Sadly, there is less economic mobility in the U.S. than in class-conscious Europe.  Here, 70% of Americans raised at the bottom never reach the middle, African American children are 11 times more likely than white children to grow up in a high poverty neighborhood, and children born in poverty are highly likely to stay there.

Put simply, Memphis cannot succeed as long as 20% of its population is living on $13,520.  It results in less money in local businesses’ cash registers, less money to be spent on enrichment activities for children, less money for better lives.  Memphis has become a city of extremes – one where the poor are very poor and the rich are very rich.

The end result is a city with two few revenues for the services that are vital for the lives of its people, particularly those in neighborhood characterized by concentrated poverty and blight and low densities.  Among the 50 largest cities, Memphis is #16 in income inequality, which should be encouragement that we should start now, right now, to start making choices that can make a difference.

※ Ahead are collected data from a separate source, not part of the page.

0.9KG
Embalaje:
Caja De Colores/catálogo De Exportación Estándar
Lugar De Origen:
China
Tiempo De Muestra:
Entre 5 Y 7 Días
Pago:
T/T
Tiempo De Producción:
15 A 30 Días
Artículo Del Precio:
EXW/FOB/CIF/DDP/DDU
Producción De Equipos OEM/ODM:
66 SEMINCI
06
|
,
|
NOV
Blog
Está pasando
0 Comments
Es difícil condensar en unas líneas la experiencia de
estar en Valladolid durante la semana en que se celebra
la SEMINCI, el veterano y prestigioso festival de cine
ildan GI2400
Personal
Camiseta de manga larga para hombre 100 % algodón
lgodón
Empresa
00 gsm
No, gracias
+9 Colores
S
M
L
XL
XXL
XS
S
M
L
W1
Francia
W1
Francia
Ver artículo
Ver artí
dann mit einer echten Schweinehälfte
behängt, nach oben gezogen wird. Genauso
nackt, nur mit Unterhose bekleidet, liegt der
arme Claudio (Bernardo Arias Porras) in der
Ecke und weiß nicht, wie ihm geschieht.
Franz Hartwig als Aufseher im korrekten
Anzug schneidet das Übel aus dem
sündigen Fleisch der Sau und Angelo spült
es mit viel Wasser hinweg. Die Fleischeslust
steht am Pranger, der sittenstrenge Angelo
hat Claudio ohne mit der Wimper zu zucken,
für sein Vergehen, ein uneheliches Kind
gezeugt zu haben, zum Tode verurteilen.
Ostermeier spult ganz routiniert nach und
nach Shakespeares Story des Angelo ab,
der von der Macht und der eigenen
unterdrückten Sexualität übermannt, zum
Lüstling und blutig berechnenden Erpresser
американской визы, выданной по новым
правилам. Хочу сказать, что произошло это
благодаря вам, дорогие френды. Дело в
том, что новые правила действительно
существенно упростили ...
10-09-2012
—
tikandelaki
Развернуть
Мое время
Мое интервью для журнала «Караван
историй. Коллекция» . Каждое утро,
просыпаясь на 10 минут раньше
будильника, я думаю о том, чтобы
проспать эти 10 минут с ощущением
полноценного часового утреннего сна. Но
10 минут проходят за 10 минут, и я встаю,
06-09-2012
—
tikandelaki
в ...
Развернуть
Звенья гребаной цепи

Setting The Right Priorities

We are at a point when economic inequality has worsened (just as it has nationally), when economic policies are making it worse, and when ultimately the inequality will be destabilizing to the region because it is a drag and deterrent to economic growth.  Just as third world problems stem from those at the bottom feeling disenchanted, disenfranchised, and marginalized, Memphis shows signs of similar growing pressures.

The answer seems clear: to succeed and to achieve its vision, Memphis must set opportunity, wealth creation, and financial resiliency for every Memphian as top priorities.  It is the strongest medicine for a better city and the best road to a better future.  It begins by making better choices.